» **Task list**:
a) In the IRC channel log, where does old say the guile-tools.1 symlink is found?
b) Write the next few lines of the IRC channel log, picking up after its last message.

» **Selected text**:
- - -

IRC channel logs

<old>rlb: `make -j' yes

<old>oh no srfi-64 is more broken think I though

<old>skipped test used to count for the overall test ran

<old>now it does not ..

<old>so this used to be okay: (test-begin "foo" 1) (test-skip "bar") (test-assert "bar" #t) (test-end "foo")

<old>but not anymore ..

<rlb>old: I wondered if a trivial "guile-tools.1: guild.1" in doc/Makefile.am might fix the problem, but I haven't been able to test/reproduce that yet --- and I might still just change guile-tools.1 from the git symlink to instead be generated by a "$(LN) ..." rule.

<sneek>mwette: Greetings :)

<mwette>sneek: botsnack

<sneek>:)

<mwette>rlb, old: Could the issue be the link guile-tools.1 is in the src tree but not build tree?

<old>the symlink is indeed only in the build tree

<old>instead of adding guile-tools.1 in source, it could be generated in build and it would work fine I guess

<old>this ought to work: https://paste.sr.ht/~old/c2904ff072e521463509e1b27cc382572d1dd8af

<old>rlb: you can use this directly if you want to make the fix instead of going through the PR

<graywolf>Hi :) What is the story with bugs and patches in debbugs? I know Guile moved to Codeberg, but dunno whether there was bankrupcy declared on debbugs or whether I should keep the patches / bug reports open.

<ArneBab>I hope that we’ll keep the debbugs bugs and patches. And resolve them step by step (or retire them when they are fixed).

<sneek>mwette: wb

<mwette>sneek: botsnack

<sneek>:)

<rlb>old: right, that's what I meant earlier wrt "$(LN) ...".

<rlb>mwette: agreed, but then I wondered why it was happening here in a normal source tree (well happened, but now I can't reproduce it).

<rlb>In any case, I'll probably just switch to the explicit rule and forget about it :)

<rlb>old: I remembered one notable, related concern with respect to noncharacters. I *think* that in order to be acceptable, there would need to be some way to always get the encoding used to decode a given string. Not a problem if it's determined at startup and can never change, but otherwise, you need to know that in order to correctly/safely return the string to the original bytes.

<rlb>And so, if the encoding can change, say via a fluid, then interfaces like (program-arguments) won't work "as is" because someone might have changed the fluid before you were called.

<old>Right. but thinking about it again

<old>Do we really need to support these kind of strings in general?

- - -

» **Supplied material**:
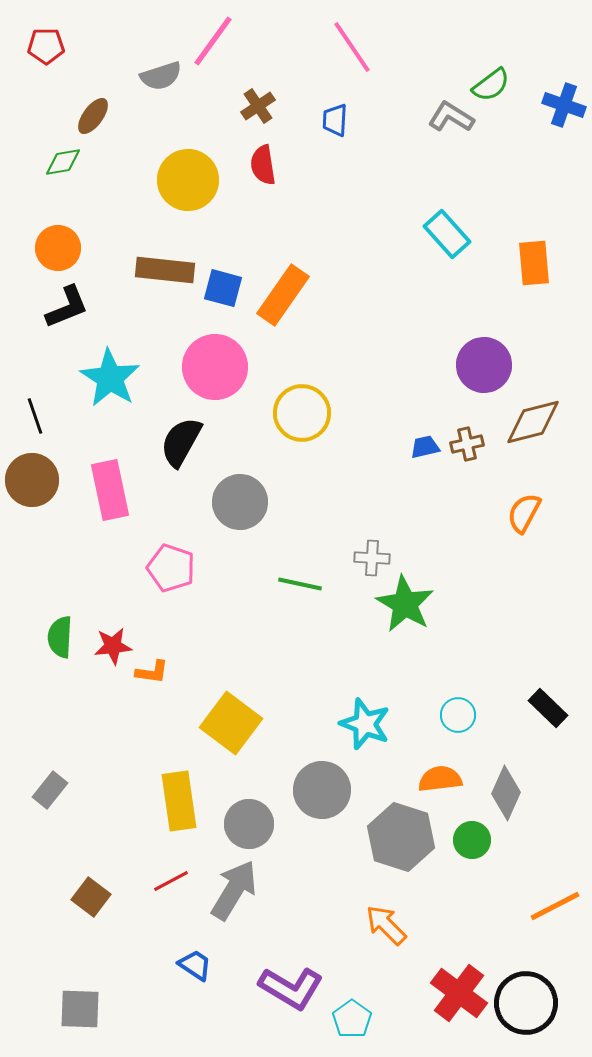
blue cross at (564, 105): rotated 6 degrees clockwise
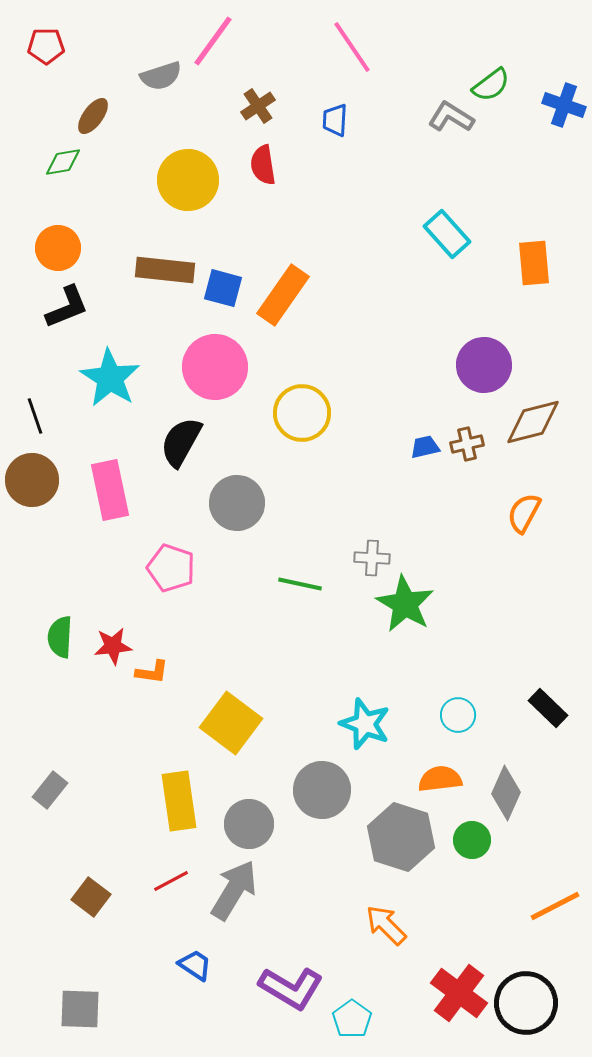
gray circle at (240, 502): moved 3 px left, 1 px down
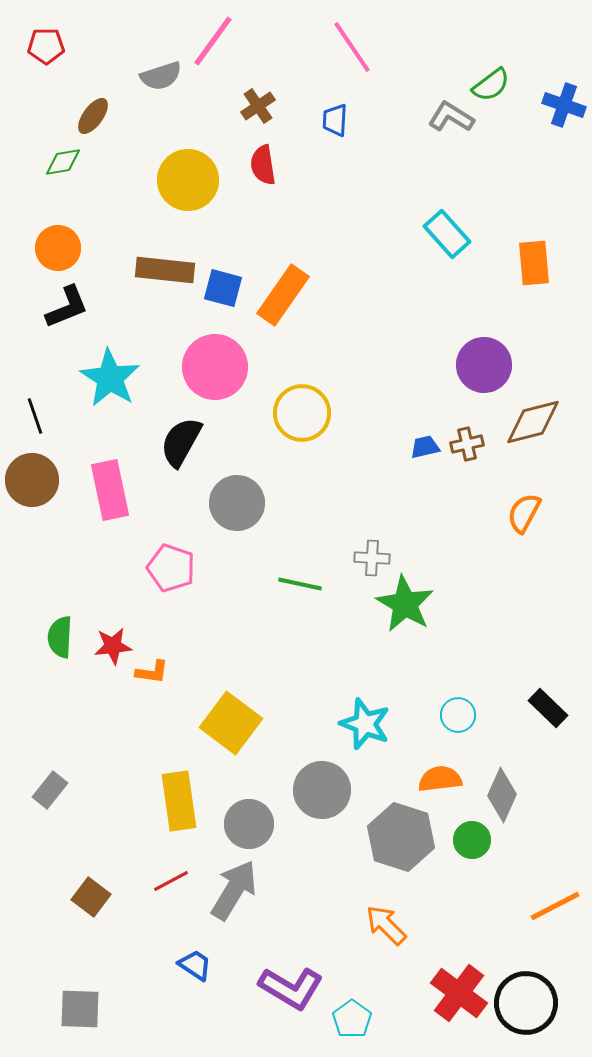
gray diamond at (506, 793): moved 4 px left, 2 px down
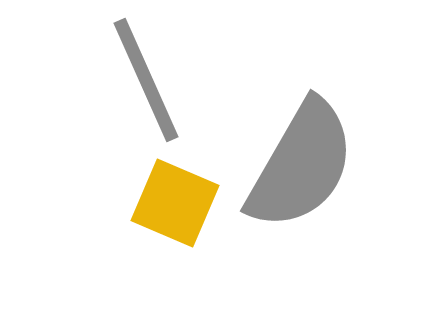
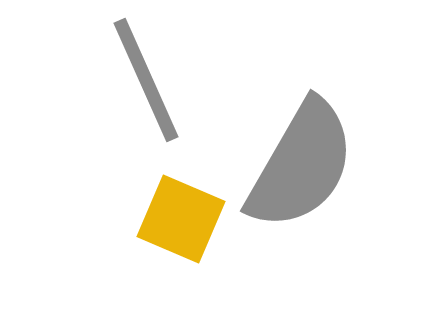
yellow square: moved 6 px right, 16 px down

- - -

» **Written answers**:
a) Only in the build tree.

b)
<old>Even bash seems to not support that

<old>If we really want, we might want to check how modern system language did. For example, Rust has OsString type

<rlb>Also, security-related, if you know your vetting needs to detect/escape/transform/elide certain ASCII characters (which is probably by far the norm), then you can't safely do that unless you know that the encoding used to decode was an ascii superset -- *if* it's ascii bytes in the outside world that are the relevant bit.

<rlb>old: what do you mean --- bash supports "anything", except null or / for paths, for example.

<Arsen>assuming one runtime encoding at startup is a recipe for breakage

<old>rlb: do $ pwd

<rlb>Not sure I follow.

<old>hold on

<rlb>You can refer to any byte sequence in bash via "touch $'\xff\xee\xaa'" etc.

<rlb>ACTION has some very strange paths laying around here in dirs via bup testing...

<old> https://paste.sr.ht/~old/66af4406652e52e75199dea9e09ce418fd7cd782

<old>I meant that the builtin command `pwd` of bash will just replace with ? the unknown byte

<Arsen>/tmp/foo$ pwd | xxd

<Arsen>00000000: 2f74 6d70 2f66 6f6f b50a /tmp/foo..

<old>but sure you can always reference the whole directory if needed

<Arsen>can't replicate

<rlb>Sure, but then I'd say that just means the either bash isn't a general purpose programming language, or pwd isn't suitable :)

<rlb>I'm assuming we have the higher bar for guile, but if not, then none of this matters.

<old>but it's still a system tool written in a system language. My point is that supporting none utf-8 OS string is only really a matter for system programming in general

<old>But it's also fine to be pendantic about it and just say, use utf-8 on your system we are not the Linux kernel

<old>To me the whole surrogate escape looks more like a ad hoc hack that will bite us in the future

<rlb>I guess it depends on what you mean by "system programming". It's an issue for any program that wants to be able to open and read "any file"...

<rlb>(without crashing or otherwise failing)

<rlb>I feel like in that sense, it affects nearly every program.

<old>it certainly affect most programs outside of Guile also, but is this in general a real problem?

<rlb>The OsString path (or something like it) is also feasible, but then, as mentioned, we're going to have a *lot* more work, I think.

<rlb>(maybe not, though, just my current impression)

<old>Not sure. Maybe we can get around quite easily actually

<rlb>Dunno, in the python world, I think it was one of the more significant problems with the 2/3 transition, and at first they did appear to try to say "it's not an important issue, just fix your data", but eventually, and with difficulty, relented, adding hybrid bytes/string interfaces in a lot of places, and then finally adding surrogateescape to handle "everything".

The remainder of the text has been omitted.